ENFPs, with their hearts on their sleeves, are also rather sensitive in most verbal conflicts. This can manifest as the ENFP’s feelings being easily hurt even if their partner did not intend for it to happen. As a result, this can make discussing emotional matters of some sensitivity difficult for both parties, particularly if their partner isn’t very good at discussing emotions in the first place.
Any ENFP partner will need to be very careful when discussing criticism or when hashing out a conflict. In fact, ENFPs are extremely sensitive to conflict situations; these ratchet up their stress levels like almost nothing else. ENFPs are more likely to agree to short-term compromises just to end a fight or disagreement rather than fully resolved the issue.

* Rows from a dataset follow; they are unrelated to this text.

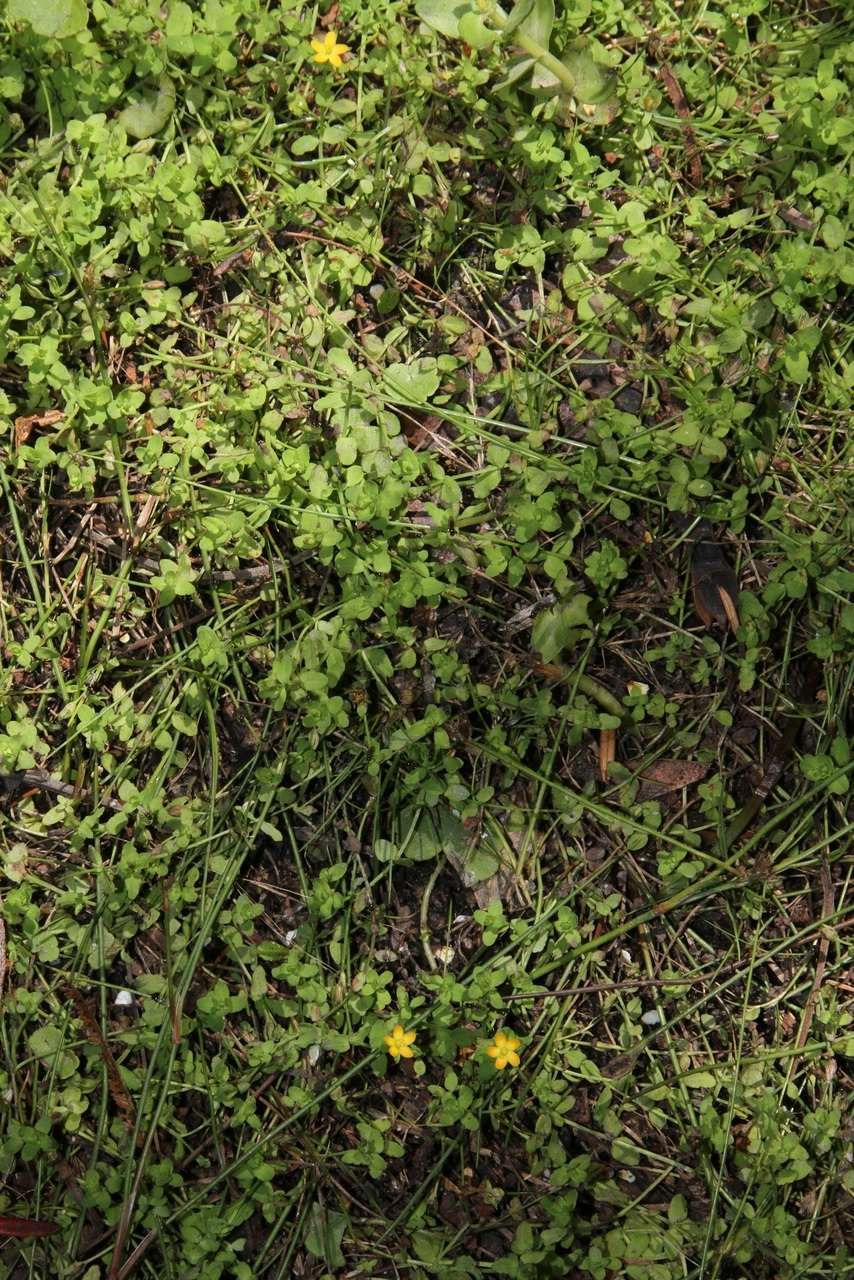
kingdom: Plantae
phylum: Tracheophyta
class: Magnoliopsida
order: Malpighiales
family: Hypericaceae
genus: Hypericum
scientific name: Hypericum japonicum
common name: Matted st. john's-wort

This tendency to “kick the can down the road” can cause trouble later in the relationship. Thus, ENFP partners will likely need to be very aware of their own emotional needs and be somewhat skilled at navigating interpersonal conflict. The relationship will be healthier in the long run with a partner like this.
Ideal ENFP Partners
With all this being said, what are the ideal personality types for ENFPs? As mentioned above, their openness and acceptance of other people mean that ENFPs can get along with a wide variety of personality types. In fact, possibly more than any other personality type, an ENFP can have a rich and engaging relationship with any other person on the Myers-Briggs typing system. It all depends on how well-developed their partner’s emotional maturity is and how well both people communicate.
However, ENFPs do have a tendency to attract certain personality types and gravitate toward those types as well. Big complementary communication styles or skill sets are more likely to increase the likelihood of a connection and help the relationship overcome the criticism and conflict hurdles discussed above.
As such, N-types of any variety are likely to be a great match with ENFPs. This central communication style, focusing on abstract concepts and symbolism through intuition, allows ENFPs to understand where other N-types are coming from.
With other E-types, ENFPs are likely to feel emotionally charged and sociable. The potential for conflict only arises if their partner has friends that the ENFP themselves doesn’t like. However, I-types offer a chance for deeper emotional connections and conversation that the ENFP themself may not be experienced with. I-types, in turn, can feel supported or receive benefits from the ENFP’s gregariousness, gaining friends and loved ones through their expanded social network.
ENFPs also work well with other P-types, as both individuals will likely appreciate novelty and new experiences. However, both individuals may be drained after trying multiple things or might not be able to settle on certain big decisions, intensifying each other’s indecisiveness.
Thus, J-types are usually a great match with ENFPs. In this case, both personality types are complementary to one another; the ENFP provides the J-type with a little spice to their life while the J-type helps ground the ENFP and make decisions when necessary.
All in all, top personality types an ENFP looking to date include:
The ENFP is one of the rarest personality types in the world and has a lot to offer any romantic partner or potential friend. Once they give out their affection, they tend to be loyal and loving and every relationship is filled with creativity and excitement. They’ll make wonderful partners for the majority of individuals, especially if their partner can navigate emotional conflicts or conversations with sophistication and insight.